Forgive the inadvertent pun, but yes — the fragmentation is real, and it is genuinely disorienting for fans.
What is less clear is what exactly the FCC intends to do about any of this. The agency was careful to note that its Public Notice does not describe any specific actions or new rules it might take, which is regulatory-speak for “we are studying the situation.” Last we checked, the Commission doesn’t have any regulatory authority over what appears on streaming services. Witness last week’s checkmate move when Stephen Colbert put his interview with James Talarico on “The Late Show’s” YouTube channel, after CBS’s lawyers lost their spines at the mere suggestion that Commissioner Carr was scrapping the exemption to the “equal time rule” for late-night talk shows. The interview has now been streamed at least nine million times.
The FCC even acknowledged, in what amounts to an admission of its own jurisdictional awkwardness, that it cannot directly interfere with private contracts between sports leagues and streaming services. What it can do is make noise, influence the broader policy conversation, and perhaps use the inquiry as leverage in adjacent fights — like the perennial debate over the national television ownership cap, or the question of whether streaming services that function like cable operators should be regulated as such.
Against that backdrop, an inquiry into sports media fragmentation reads, perhaps uncharitably, as a thinly-veiled attempt to demonstrate the FCC’s rediscovered “consumer-focused relevance.” Whether this is simply the latest entry in what has become a remarkably crowded regulatory docket — one that has somehow found room for equal-time investigations of daytime talk shows and voluntary campaigns for patriotic programming — is a question we will leave entirely to the reader.
What the FCC’s inquiry does do, and what is genuinely useful, is put the relationship between sports programming and the health of local broadcasters on the official record.
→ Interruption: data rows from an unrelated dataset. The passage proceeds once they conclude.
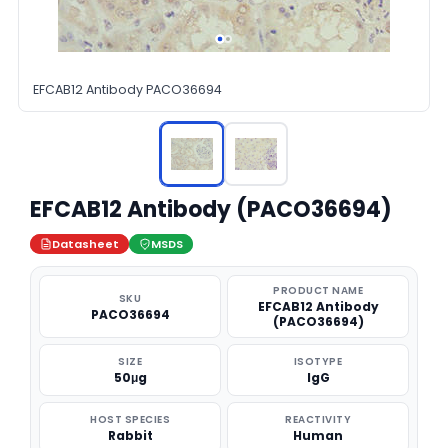
EFCAB12 Antibody PACO36694
EFCAB12 Antibody (PACO36694)
Datasheet
MSDS
PRODUCT NAME
SKU
EFCAB12 Antibody
PACO36694
(PACO36694)
SIZE
ISOTYPE
50μg
IgG
HOST SPECIES
REACTIVITY
Rabbit
Human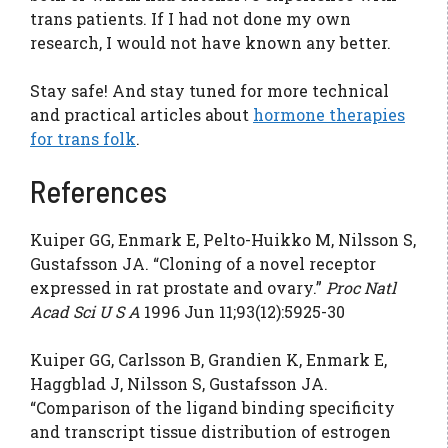
trans patients. If I had not done my own
research, I would not have known any better.
Stay safe! And stay tuned for more technical
and practical articles about
hormone therapies
for trans folk
.
References
Kuiper GG, Enmark E, Pelto-Huikko M, Nilsson S,
Gustafsson JA. “Cloning of a novel receptor
expressed in rat prostate and ovary.”
Proc Natl
Acad Sci U S A
1996 Jun 11;93(12):5925-30
Kuiper GG, Carlsson B, Grandien K, Enmark E,
Haggblad J, Nilsson S, Gustafsson JA.
“Comparison of the ligand binding specificity
and transcript tissue distribution of estrogen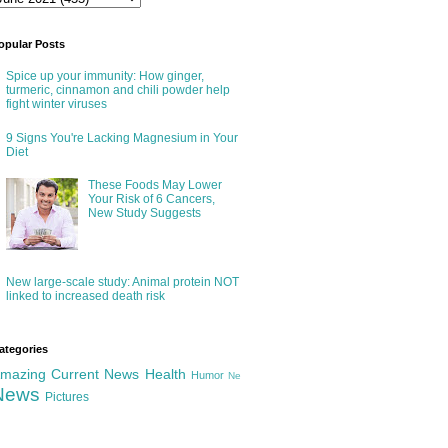
opular Posts
Spice up your immunity: How ginger,
turmeric, cinnamon and chili powder help
fight winter viruses
9 Signs You're Lacking Magnesium in Your
Diet
These Foods May Lower
Your Risk of 6 Cancers,
New Study Suggests
New large-scale study: Animal protein NOT
linked to increased death risk
ategories
mazing
Current News
Health
Humor
Ne
News
Pictures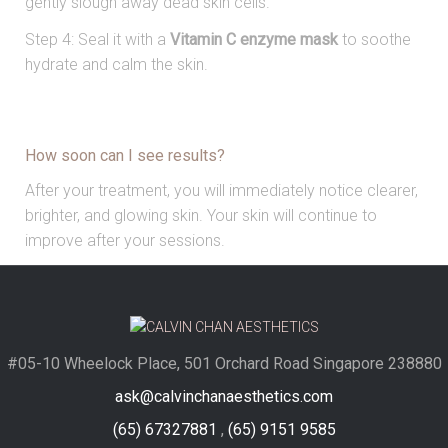
gently slough away dead skin cells.
Step 4: Seal it with a
Vitamin C enzyme mask
to soothe
hydrate and calm the skin.
How soon can I see results?
After your treatment, you will immediately notice clearer,
brighter, and glowing skin. Your skin will continue to
improve after your sessions.
#05-10 Wheelock Place, 501 Orchard Road Singapore 238880
ask@calvinchanaesthetics.com
(65) 67327881
,
(65) 9151 9585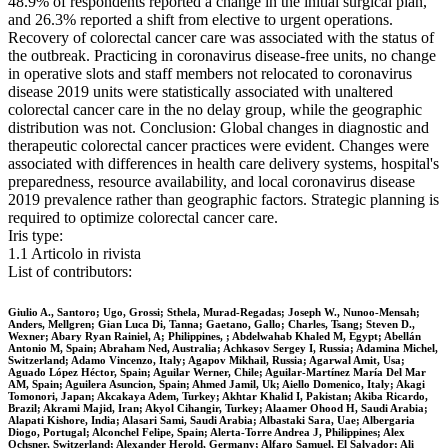
48.9% of respondents reported a change in the initial surgical plan,
and 26.3% reported a shift from elective to urgent operations.
Recovery of colorectal cancer care was associated with the status of
the outbreak. Practicing in coronavirus disease-free units, no change
in operative slots and staff members not relocated to coronavirus
disease 2019 units were statistically associated with unaltered
colorectal cancer care in the no delay group, while the geographic
distribution was not. Conclusion: Global changes in diagnostic and
therapeutic colorectal cancer practices were evident. Changes were
associated with differences in health care delivery systems, hospital's
preparedness, resource availability, and local coronavirus disease
2019 prevalence rather than geographic factors. Strategic planning is
required to optimize colorectal cancer care.
Iris type:
1.1 Articolo in rivista
List of contributors:
Giulio A., Santoro; Ugo, Grossi; Sthela, Murad-Regadas; Joseph W., Nunoo-Mensah;
Anders, Mellgren; Gian Luca Di, Tanna; Gaetano, Gallo; Charles, Tsang; Steven D.,
Wexner; Abary Ryan Rainiel, A; Philippines, ; Abdelwahab Khaled M, Egypt; Abellán
Antonio M, Spain; Abraham Ned, Australia; Achkasov Sergey I, Russia; Adamina Michel,
Switzerland; Adamo Vincenzo, Italy; Agapov Mikhail, Russia; Agarwal Amit, Usa;
Aguado López Héctor, Spain; Aguilar Werner, Chile; Aguilar-Martínez María Del Mar
AM, Spain; Aguilera Asuncion, Spain; Ahmed Jamil, Uk; Aiello Domenico, Italy; Akagi
Tomonori, Japan; Akcakaya Adem, Turkey; Akhtar Khalid I, Pakistan; Akiba Ricardo,
Brazil; Akrami Majid, Iran; Akyol Cihangir, Turkey; Alaamer Ohood H, Saudi Arabia;
Alapati Kishore, India; Alasari Sami, Saudi Arabia; Albastaki Sara, Uae; Albergaria
Diogo, Portugal; Alconchel Felipe, Spain; Alerta-Torre Andrea J, Philippines; Alex
Ochsner, Switzerland; Alexander Herold, Germany; Alfaro Samuel, El Salvador; Ali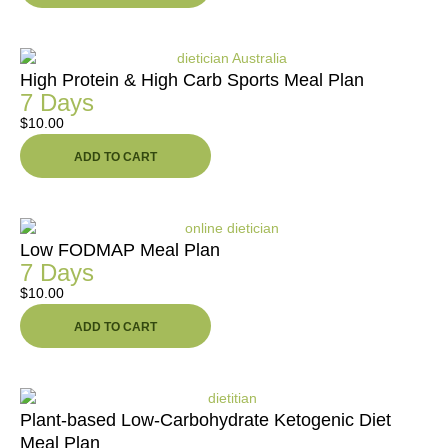
High Protein & High Carb Sports Meal Plan
7 Days
$
10.00
ADD TO CART
Low FODMAP Meal Plan
7 Days
$
10.00
ADD TO CART
Plant-based Low-Carbohydrate Ketogenic Diet
Meal Plan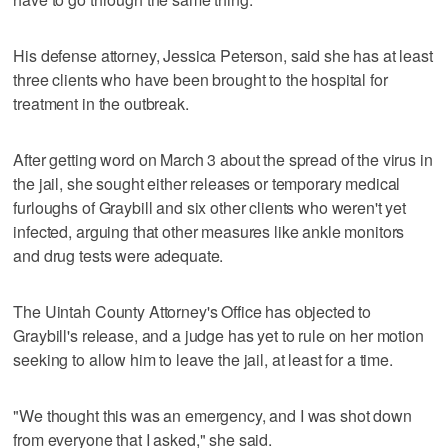
His defense attorney, Jessica Peterson, said she has at least
three clients who have been brought to the hospital for
treatment in the outbreak.
After getting word on March 3 about the spread of the virus in
the jail, she sought either releases or temporary medical
furloughs of Graybill and six other clients who weren't yet
infected, arguing that other measures like ankle monitors
and drug tests were adequate.
The Uintah County Attorney's Office has objected to
Graybill's release, and a judge has yet to rule on her motion
seeking to allow him to leave the jail, at least for a time.
"We thought this was an emergency, and I was shot down
from everyone that I asked," she said.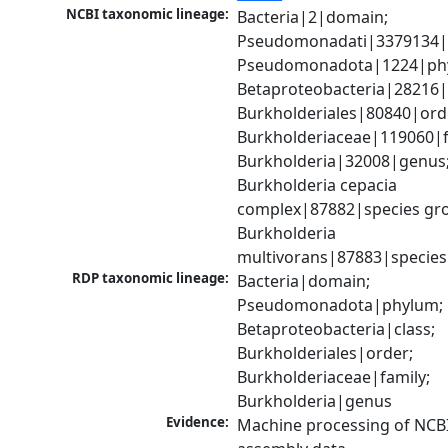
NCBI taxonomic lineage:
Bacteria|2|domain; 
Pseudomonadati|3379134|
Pseudomonadota|1224|phy
Betaproteobacteria|28216|c
Burkholderiales|80840|orde
Burkholderiaceae|119060|fa
Burkholderia|32008|genus;
Burkholderia cepacia 
complex|87882|species gro
Burkholderia 
multivorans|87883|species
RDP taxonomic lineage:
Bacteria|domain; 
Pseudomonadota|phylum; 
Betaproteobacteria|class; 
Burkholderiales|order; 
Burkholderiaceae|family; 
Burkholderia|genus
Evidence:
Machine processing of NCB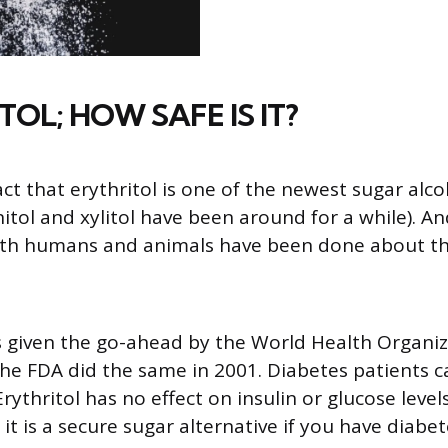
TOL; HOW SAFE IS IT?
act that erythritol is one of the newest sugar alc
tol and xylitol have been around for a while). An
oth humans and animals have been done about th
s given the go-ahead by the World Health Organi
the FDA did the same in 2001. Diabetes patients c
Erythritol has no effect on insulin or glucose levels
t is a secure sugar alternative if you have diabet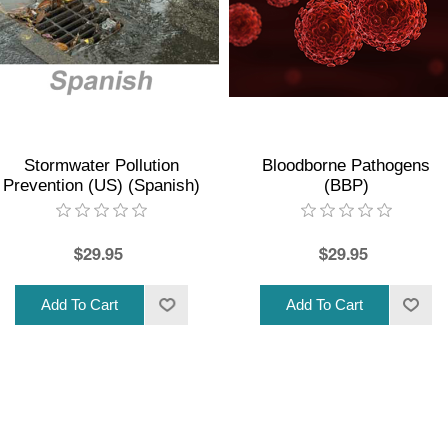
Stormwater Pollution
Bloodborne Pathogens
Prevention (US) (Spanish)
(BBP)
$29.95
$29.95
This is the part of the argument that tends to get lost when the conversation focuses on whether fans can afford to watch playoff football. Local television stations — the ones holding FCC licenses, the ones obligated to serve the public interest of their communities — have long depended on sports programming as a programming anchor and an advertising engine. As live sports have migrated first to cable and now to streaming, local stations have lost not just eyeballs but the economic foundation that helped sustain their news operations and emergency alert capabilities.
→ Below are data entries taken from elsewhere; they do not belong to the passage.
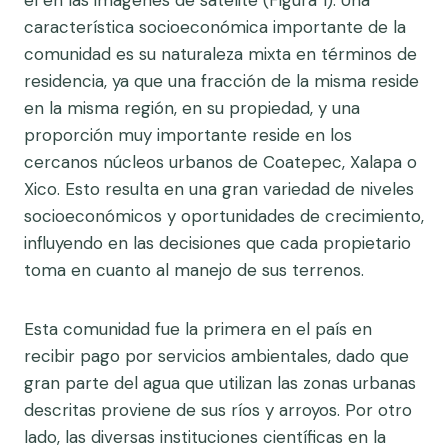
el en las imágenes de satélite (Figura 1). Una
característica socioeconómica importante de la
comunidad es su naturaleza mixta en términos de
residencia, ya que una fracción de la misma reside
en la misma región, en su propiedad, y una
proporción muy importante reside en los
cercanos núcleos urbanos de Coatepec, Xalapa o
Xico. Esto resulta en una gran variedad de niveles
socioeconómicos y oportunidades de crecimiento,
influyendo en las decisiones que cada propietario
toma en cuanto al manejo de sus terrenos.
Esta comunidad fue la primera en el país en
recibir pago por servicios ambientales, dado que
gran parte del agua que utilizan las zonas urbanas
descritas proviene de sus ríos y arroyos. Por otro
lado, las diversas instituciones científicas en la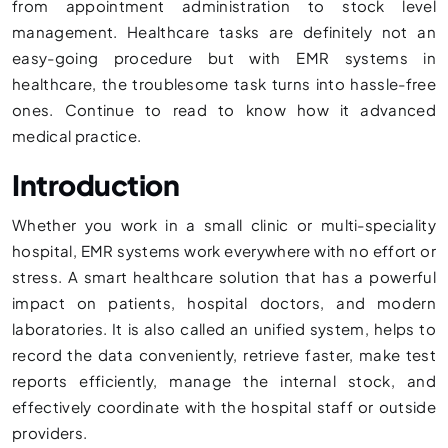
from appointment administration to stock level
management. Healthcare tasks are definitely not an
easy-going procedure but with EMR systems in
healthcare, the troublesome task turns into hassle-free
ones. Continue to read to know how it advanced
medical practice.
Introduction
Whether you work in a small clinic or multi-speciality
hospital, EMR systems work everywhere with no effort or
stress. A smart healthcare solution that has a powerful
impact on patients, hospital doctors, and modern
laboratories. It is also called an unified system, helps to
record the data conveniently, retrieve faster, make test
reports efficiently, manage the internal stock, and
effectively coordinate with the hospital staff or outside
providers.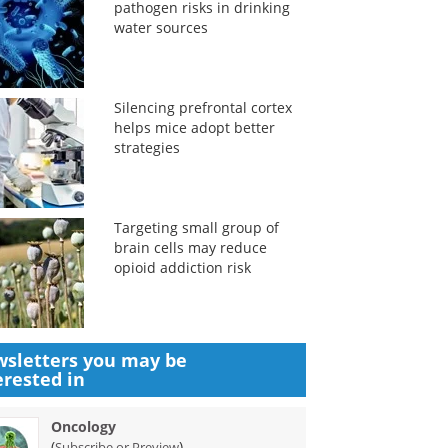
pathogen risks in drinking
water sources
Silencing prefrontal cortex
helps mice adopt better
strategies
Targeting small group of
brain cells may reduce
opioid addiction risk
sletters you may be
erested in
Oncology
(
)
Subscribe or Preview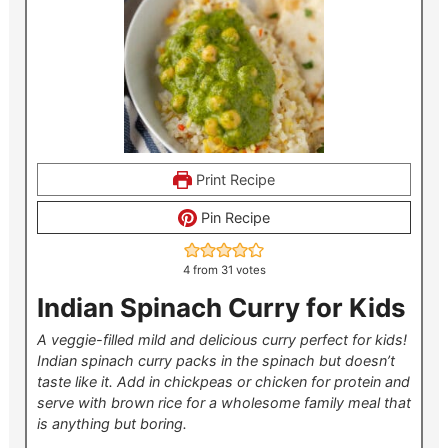
Print Recipe
Pin Recipe
4
from
31
votes
Indian Spinach Curry for Kids
A veggie-filled mild and delicious curry perfect for kids!
Indian spinach curry packs in the spinach but doesn’t
taste like it. Add in chickpeas or chicken for protein and
serve with brown rice for a wholesome family meal that
is anything but boring.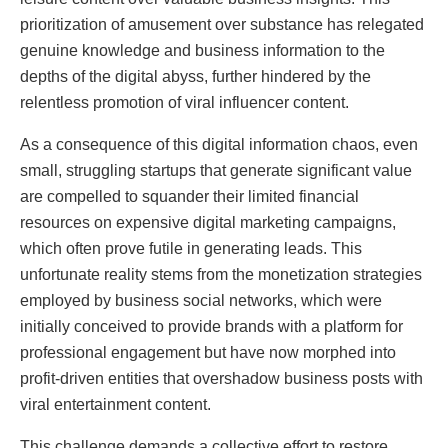
prioritization of amusement over substance has relegated
genuine knowledge and business information to the
depths of the digital abyss, further hindered by the
relentless promotion of viral influencer content.
As a consequence of this digital information chaos, even
small, struggling startups that generate significant value
are compelled to squander their limited financial
resources on expensive digital marketing campaigns,
which often prove futile in generating leads. This
unfortunate reality stems from the monetization strategies
employed by business social networks, which were
initially conceived to provide brands with a platform for
professional engagement but have now morphed into
profit-driven entities that overshadow business posts with
viral entertainment content.
This challenge demands a collective effort to restore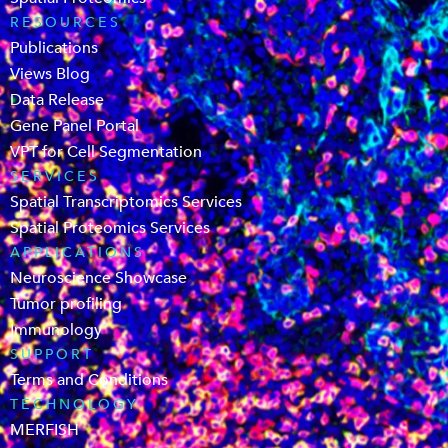
RESOURCES
Publications
Views Blog
Data Release
Gene Panel Portal
VPT for Cell Segmentation
SERVICES
Spatial Transcriptomics Services
Spatial Proteomics Services
APPLICATIONS
Neuroscience Showcase
Tumor profiling
Immunology
SUPPORT
Terms and Conditions
TECHNOLOGY
MERFISH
In the past few years, some live sports have returned to local broadcast outlets. When the Regional Sports Networks’ economic model was decimated by massive cord-cutting among their audience, some teams tentatively put a handful of their games back on over-the-air broadcast TV. Give group broadcasters Gray and Scripps credit for leading on this model, in partnership with the sports teams looking for any dollars they can find, if only to help cover part of their stratospheric payrolls.
Meanwhile, the Yankees are at Spring Training. Their spring training games are on the YES Network. Their regular-season games will be on the YES Network, where they have been for…some 24 years. The biggest difference between 2002 and now? You can also watch all of this season’s Yankees games streaming on The Gotham Sports App. You can purchase the Yankees’ Season Pass there for the low, low price of $119.99.
Turns out the FCC was a few administrations late in realizing that watching your favorite team isn’t so simple, or so cheap, anymore.